In December, several major credit card companies suspended payment services to Pornhub, prompting the world’s largest pornography platform to scrub some 10 million videos posted by unverified users.

At least five lawsuits have been filed against the company in the U.S. and Canada over the past year on behalf of survivors of child abuse, sex trafficking and non-consensual image uploads.

The 53 MPs and 20 senators who signed the letter accuse MindGeek of failing to report cases of child pornography to the Canadian Centre for Child Protection and the U.S. National Center for Missing and Exploited Children between 2011 and 2020. The company confirmed in an email it “officially began” reporting to the latter early last year.

The signatories say they were “shocked” to learn from RCMP deputy commissioner Stephen White at the House of Commons ethics committee last month that the agency had “zero outstanding investigations” into the company.

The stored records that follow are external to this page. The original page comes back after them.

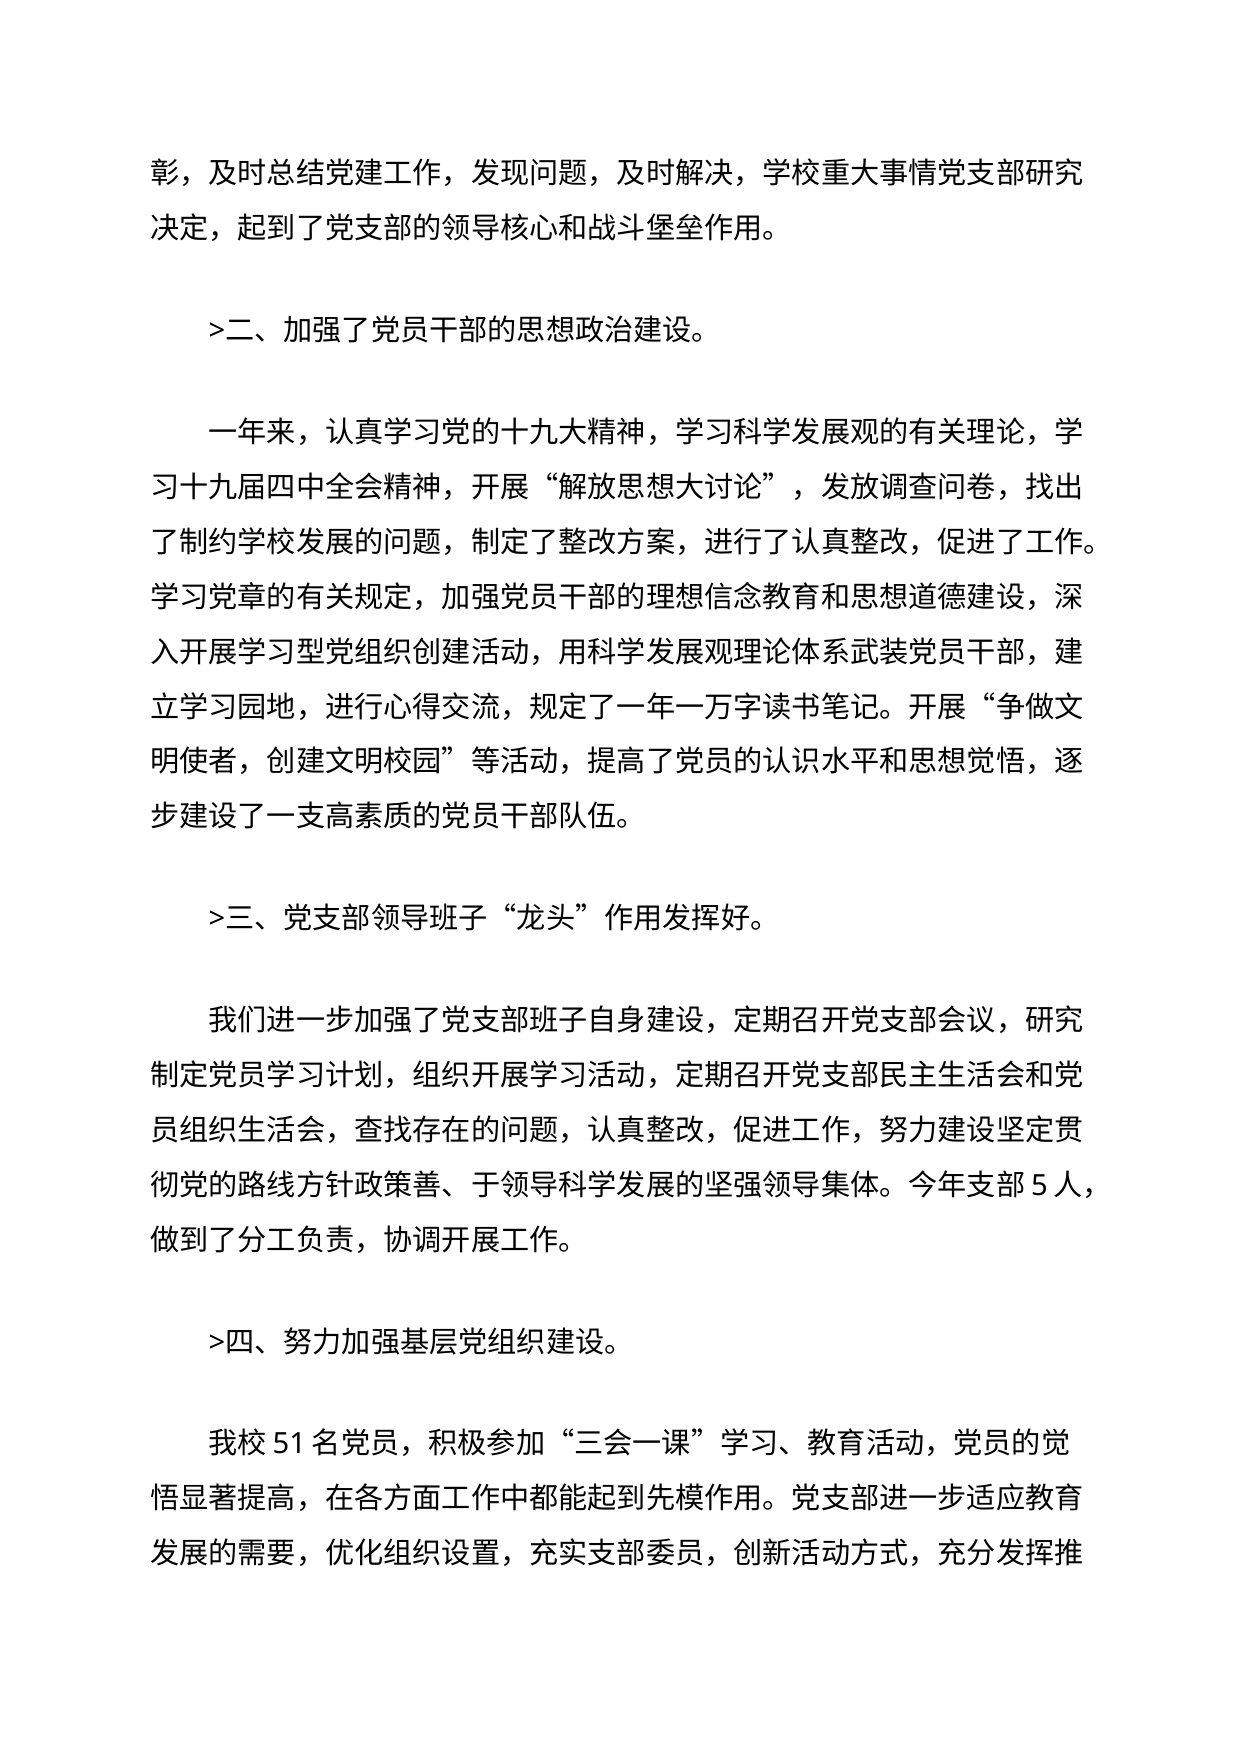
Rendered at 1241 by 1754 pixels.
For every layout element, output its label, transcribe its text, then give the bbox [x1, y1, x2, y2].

text 一年来，认真学习党的十九大精神，学习科学发展观的有关理论，学习十九届四中全会精神，开展“解放思想大讨论”，发放调查问卷，找出了制约学校发展的问题，制定了整改方案，进行了认真整改，促进了工作。学习党章的有关规定，加强党员干部的理想信念教育和思想道德建设，深入开展学习型党组织创建活动，用科学发展观理论体系武装党员干部，建立学习园地，进行心得交流，规定了一年一万字读书笔记。开展“争做文明使者，创建文明校园”等活动，提高了党员的认识水平和思想觉悟，逐步建设了一支高素质的党员干部队伍。 [150, 409, 1090, 835]
text 我们进一步加强了党支部班子自身建设，定期召开党支部会议，研究制定党员学习计划，组织开展学习活动，定期召开党支部民主生活会和党员组织生活会，查找存在的问题，认真整改，促进工作，努力建设坚定贯彻党的路线方针政策善、于领导科学发展的坚强领导集体。今年支部5人，做到了分工负责，协调开展工作。 [150, 997, 1090, 1259]
text >三、党支部领导班子“龙头”作用发挥好。 [150, 895, 1090, 937]
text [150, 150, 1090, 247]
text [150, 1420, 1090, 1572]
text >二、加强了党员干部的思想政治建设。 [150, 307, 1090, 349]
text >四、努力加强基层党组织建设。 [150, 1318, 1090, 1361]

Conservative MP Arnold Viersen, who co-chairs the all-party parliamentary group to end human trafficking, says the hoops survivors have to jump through to get illegal content pulled down are “egregious,” and that existing laws need more rigorous enforcement.

“The law is good, it’s just purely not being enforced,” he said Monday in an interview, adding that he is open to expanding the provisions against sexual exploitation.

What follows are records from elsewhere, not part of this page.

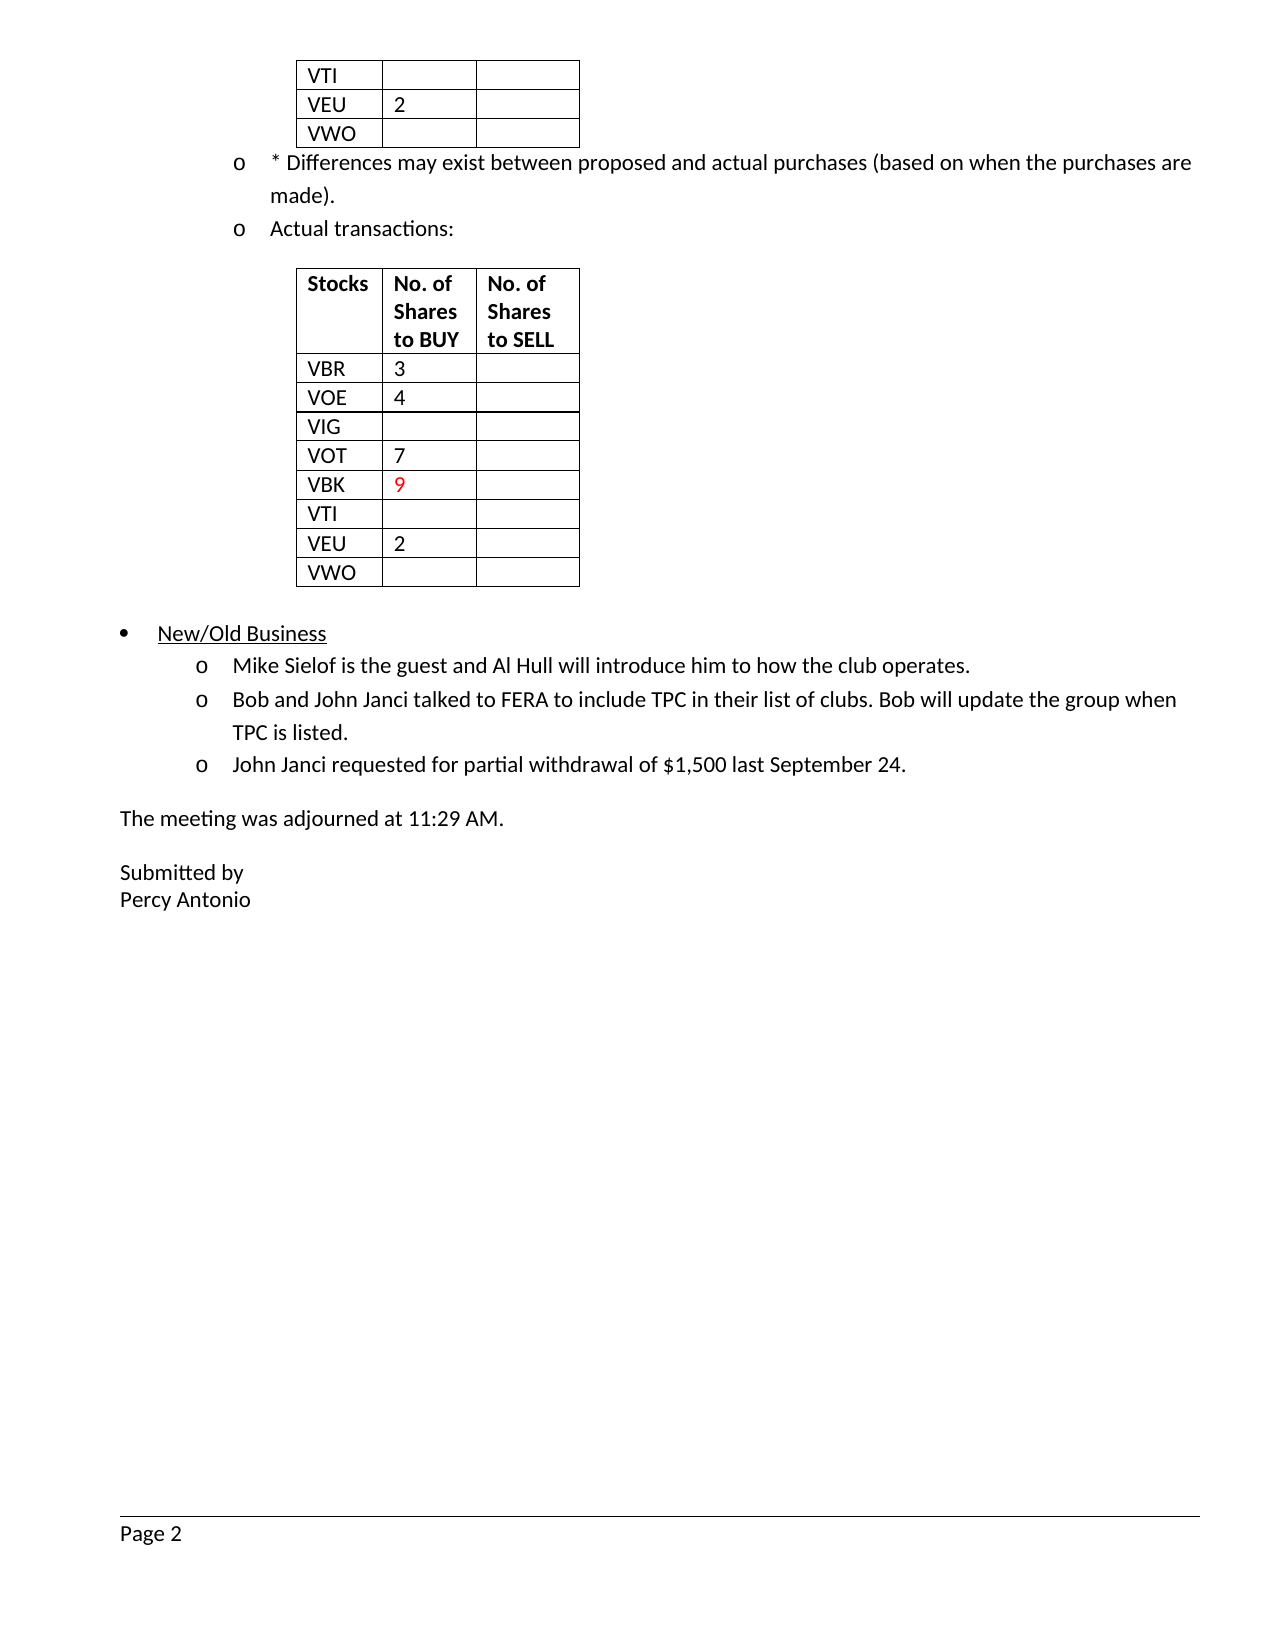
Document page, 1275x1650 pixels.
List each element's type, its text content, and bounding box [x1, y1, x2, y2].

table_cell [477, 61, 579, 89]
table_cell [477, 558, 579, 586]
table_cell [383, 413, 476, 440]
table_cell VBK [297, 471, 382, 498]
table_cell 3 [383, 354, 476, 382]
table_cell [477, 383, 579, 411]
table_cell [477, 119, 579, 147]
list Bob and John Janci talked to FERA to include TPC in their list of clubs. Bob will update the group when TPC is listed. [195, 685, 1200, 746]
table_cell [383, 500, 476, 528]
table_header Stocks [297, 269, 382, 353]
table_cell [477, 471, 579, 498]
text Percy Antonio [120, 886, 1200, 914]
table_cell VWO [297, 119, 382, 147]
table_cell VEU [297, 529, 382, 557]
table_cell VEU [297, 90, 382, 118]
table_cell VOT [297, 441, 382, 469]
table_cell 7 [383, 441, 476, 469]
list New/Old Business [120, 619, 1200, 647]
table_cell [477, 441, 579, 469]
list Mike Sielof is the guest and Al Hull will introduce him to how the club operates. [195, 651, 1200, 680]
table_cell VBR [297, 354, 382, 382]
table_cell 9 [383, 471, 476, 498]
table_cell VIG [297, 413, 382, 440]
table_cell [383, 558, 476, 586]
table_cell [477, 500, 579, 528]
list Actual transactions: [232, 214, 1200, 243]
table_cell 2 [383, 529, 476, 557]
text The meeting was adjourned at 11:29 AM. [120, 804, 1200, 833]
table_cell 2 [383, 90, 476, 118]
table_cell [383, 119, 476, 147]
table_cell VTI [297, 500, 382, 528]
table_cell [383, 61, 476, 89]
list John Janci requested for partial withdrawal of $1,500 last September 24. [195, 750, 1200, 779]
table_cell [477, 529, 579, 557]
table_header No. of Shares to BUY [383, 269, 476, 353]
table_cell 4 [383, 383, 476, 411]
table_cell VWO [297, 558, 382, 586]
list * Differences may exist between proposed and actual purchases (based on when the purchases are made). [232, 148, 1200, 209]
table_cell [477, 413, 579, 440]
table_cell VOE [297, 383, 382, 411]
table_cell [477, 90, 579, 118]
table_cell [477, 354, 579, 382]
text Submitted by [120, 858, 1200, 886]
table_cell VTI [297, 61, 382, 89]
table_header No. of Shares to SELL [477, 269, 579, 353]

In December, the House of Commons ethics committee launched a study on how to protect the privacy and reputations of people who appear on pornography websites following an explosive New York Times opinion piece alleging Pornhub distributed child pornography. A report with recommendations to Parliament is expected later this year.

In a March 1 letter, a group of 104 survivors and 525 NGOs in countries ranging from Austria to Zambia applauded the ethics committee for studying the issue.

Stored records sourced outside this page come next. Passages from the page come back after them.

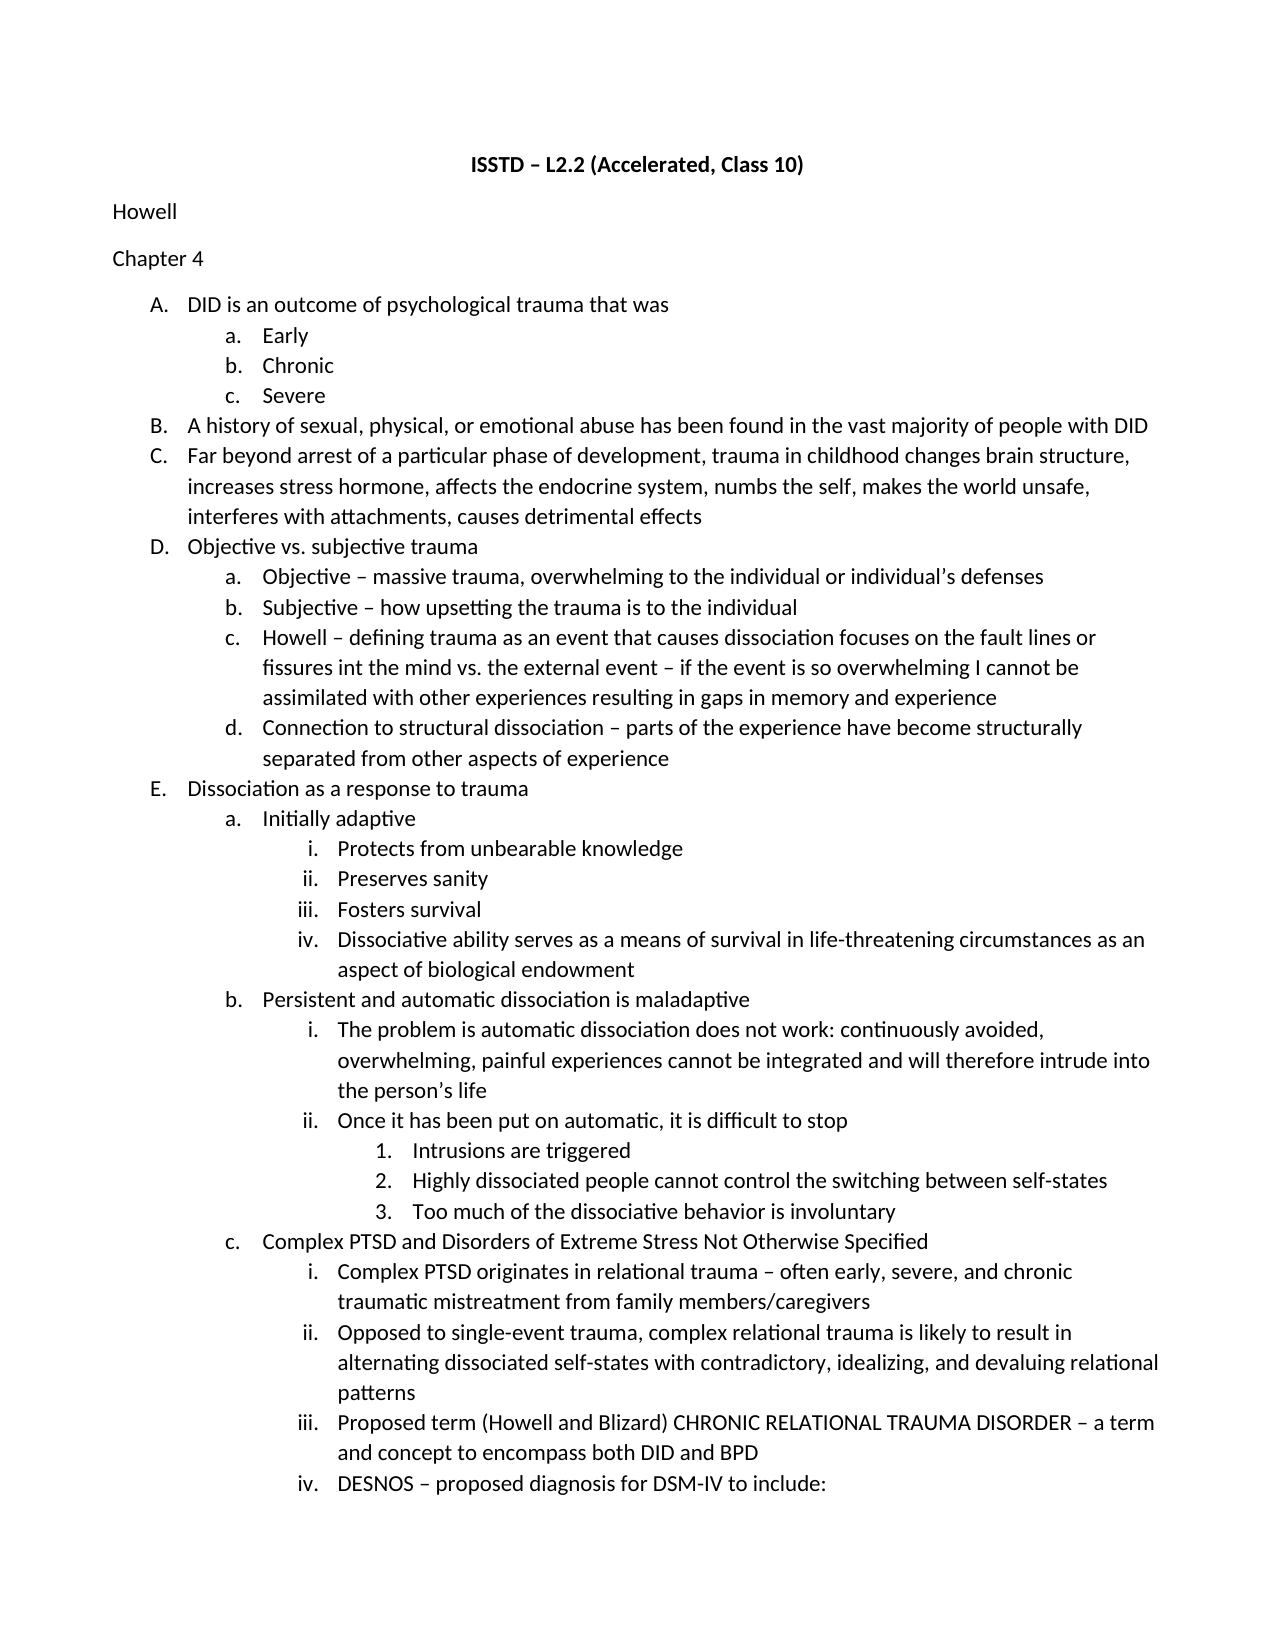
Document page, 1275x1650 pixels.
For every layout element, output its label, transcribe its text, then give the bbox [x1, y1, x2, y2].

list Dissociative ability serves as a means of survival in life-threatening circumstances as an aspect of biological endowment [319, 925, 1162, 983]
text Howell [112, 197, 1162, 225]
list Chronic [225, 351, 1162, 379]
text Chapter 4 [112, 244, 1162, 272]
list Connection to structural dissociation – parts of the experience have become structurally separated from other aspects of experience [225, 713, 1162, 772]
list Complex PTSD and Disorders of Extreme Stress Not Otherwise Specified [225, 1227, 1162, 1255]
list Once it has been put on automatic, it is difficult to stop [319, 1106, 1162, 1134]
list Persistent and automatic dissociation is maladaptive [225, 985, 1162, 1013]
list Opposed to single-event trauma, complex relational trauma is likely to result in alternating dissociated self-states with contradictory, idealizing, and devaluing relational patterns [319, 1318, 1162, 1406]
text ISSTD – L2.2 (Accelerated, Class 10) [112, 150, 1162, 178]
list Fosters survival [319, 895, 1162, 923]
list Far beyond arrest of a particular phase of development, trauma in childhood changes brain structure, increases stress hormone, affects the endocrine system, numbs the self, makes the world unsafe, interferes with attachments, causes detrimental effects [150, 442, 1162, 530]
list Complex PTSD originates in relational trauma – often early, severe, and chronic traumatic mistreatment from family members/caregivers [319, 1257, 1162, 1316]
list Initially adaptive [225, 804, 1162, 832]
list A history of sexual, physical, or emotional abuse has been found in the vast majority of people with DID [150, 411, 1162, 439]
list Dissociation as a response to trauma [150, 774, 1162, 802]
list Howell – defining trauma as an event that causes dissociation focuses on the fault lines or fissures int the mind vs. the external event – if the event is so overwhelming I cannot be assimilated with other experiences resulting in gaps in memory and experience [225, 623, 1162, 711]
list Protects from unbearable knowledge [319, 834, 1162, 862]
list Too much of the dissociative behavior is involuntary [375, 1197, 1162, 1225]
list The problem is automatic dissociation does not work: continuously avoided, overwhelming, painful experiences cannot be integrated and will therefore intrude into the person’s life [319, 1016, 1162, 1104]
list Preserves sanity [319, 864, 1162, 893]
list Objective vs. subjective trauma [150, 532, 1162, 560]
list Subjective – how upsetting the trauma is to the individual [225, 593, 1162, 621]
list Highly dissociated people cannot control the switching between self-states [375, 1167, 1162, 1195]
list DESNOS – proposed diagnosis for DSM-IV to include: [319, 1469, 1162, 1497]
list Early [225, 321, 1162, 349]
list Proposed term (Howell and Blizard) CHRONIC RELATIONAL TRAUMA DISORDER – a term and concept to encompass both DID and BPD [319, 1408, 1162, 1467]
list DID is an outcome of psychological trauma that was [150, 291, 1162, 319]
list Severe [225, 381, 1162, 409]
list Intrusions are triggered [375, 1136, 1162, 1164]
list Objective – massive trauma, overwhelming to the individual or individual’s defenses [225, 562, 1162, 591]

The coalition went beyond calling on Ottawa to encourage an RCMP investigation, demanding the government to take “immediate legislative and regulatory action to protect children from this predatory and unethical corporation.”

MindGeek draws 170 million visitors a day, including four million Canadians, and generates $460 million in annual revenue, according to the company. It frequently ranks among the dozen most-visited sites in the world, ahead of Netflix and Zoom.

Though legally headquartered in Luxembourg, the company’s main office sits in a squat glass building along a sunken highway in Montreal.

“We have on our territory probably the biggest platform, the most successful platform, in porn, and laws apply,” Sen. Julie Miville-Dechêne, who co-chairs the parliamentary group on human trafficking, said Monday in an interview.

“It’s pretty appalling that we seem to be nowhere in terms of actions by the police against Pornhub.”

MindGeek has pushed back against accusations it allows child sexual abuse material on its sites.

“Over the past year, MindGeek has created and implemented comprehensive measures for verification, moderation, and detection that will ensure Pornhub is the safest platform online. Notably, we have taken the unprecedented step of banning content from unverified uploaders, an industry first among tech and social media platforms,” MindGeek said in an email earlier this month.

The platform works with dozens of non-profit organizations that aim to flag content and stop online child exploitation. It also says it uses extensive measures to shut out such material, including “a vast team” of human moderators to manually review each of the 6.8 million videos uploaded annually and remove illegal material, along with automated detection technologies.